Wer im Sommer Kappes klaut ...

... hat im Winter Sauerkraut. So sagt der Volksmund, und der lügt bekanntlich nicht. Aber er ist auch nicht für seine übermäßig präzise Analyse bekannt, weshalb ich mich gezwungen sehe, an dieser Stelle einen kritischen Blick auf die stark vereinfachte Darstellung des Sachverhalts zu werfen. Erstes Problem: "im Sommer". Der Sommer geht entweder vom 1. Juli bis 30. September (meteorologisch) oder vom 21. Juni bis zum 22. September (astronomisch). Der Kohl für Sauerkraut wird meist erst danach geerntet. Zweites Problem: der "Kappes". Nicht alles, was Kappes ist, kann auch Sauerkraut werden. Tatsächlich verlangt die Sauerkrautherstellung sogar einen ganz besonderen Kohl, nämlich solchen, der über eine feine Zellstruktur mit hohem Wasserhaltevermögen verfügt. Und nun kommen wir zum größten Problem: dem Diebstahl. Fast klingt es so, als sei die ungesetzliche Beschaffung integraler Bestandteil der Sauerkrautproduktion. Dies ist nicht der Fall. In einigen, mir persönlich bekannten Fällen, mag es zu eigentumsverletzenden Straftaten gekommen sein, aber der Normalfall ist doch eher der legale Anbau von Kohlpflanzen zum Zwecke des späteren Verzehrs. So auch bei mir. Und damit kommen wir zu dem vielleicht etwas schleierhaften Foto, auf dem Weißkohlpflanzen der Sorte "Donator" (www.bingenheimersaatgut.de) unter dem Kohlweißlingsschutznetz in meinem Garten zu sehen sind. Noch sind sie klein, aber im Herbst (!) werden sie pro Kopf zwischen zwei und drei Kilo wiegen, über eine feine Zellstruktur verfügen und richtig saftig sein.

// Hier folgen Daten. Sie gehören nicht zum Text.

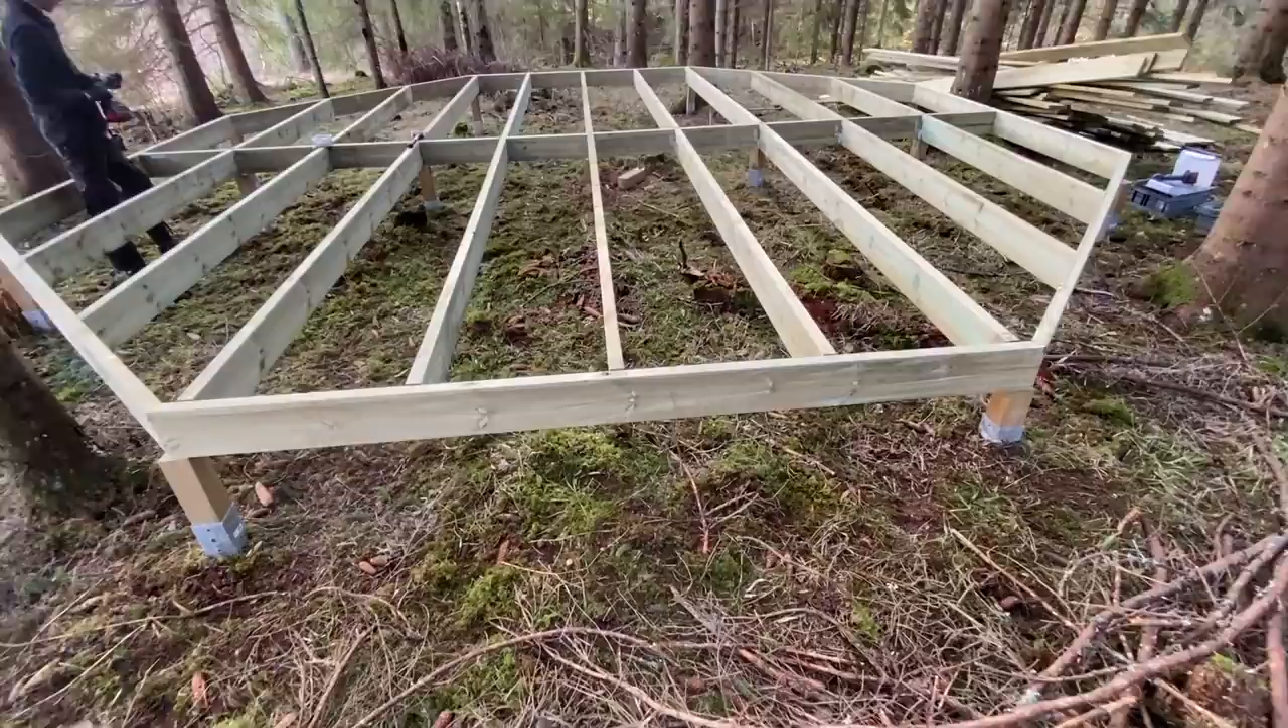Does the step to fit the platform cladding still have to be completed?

Dann komme ich mit der großen Astschere (mit einem Küchenmesserchen Kohl ernten zu wollen verrät vielleicht Optimismus, wahrscheinlich aber einfach totale Ahnungslosigkeit) und hole den Kappes vom Feld in die Küche, wo er - wir kommen zum vierten Problem der Volksweisheit - erst noch verarbeitet wird. Da diese Tätigkeit meist von Frauen erledigt wird, ist es wenig überraschend, wenn sie in der stark gekürzten Fassung der Lebensmittelherstellung (Kappes klaut - Sauerkraut) schlicht unterschlagen wird. Zusammenfassend lässt sich sagen: Aus Kohl kann man Sauerkraut herstellen, aber so einfach, wie der Volksmund sich das vorstellt, ist es dann wohl doch nicht.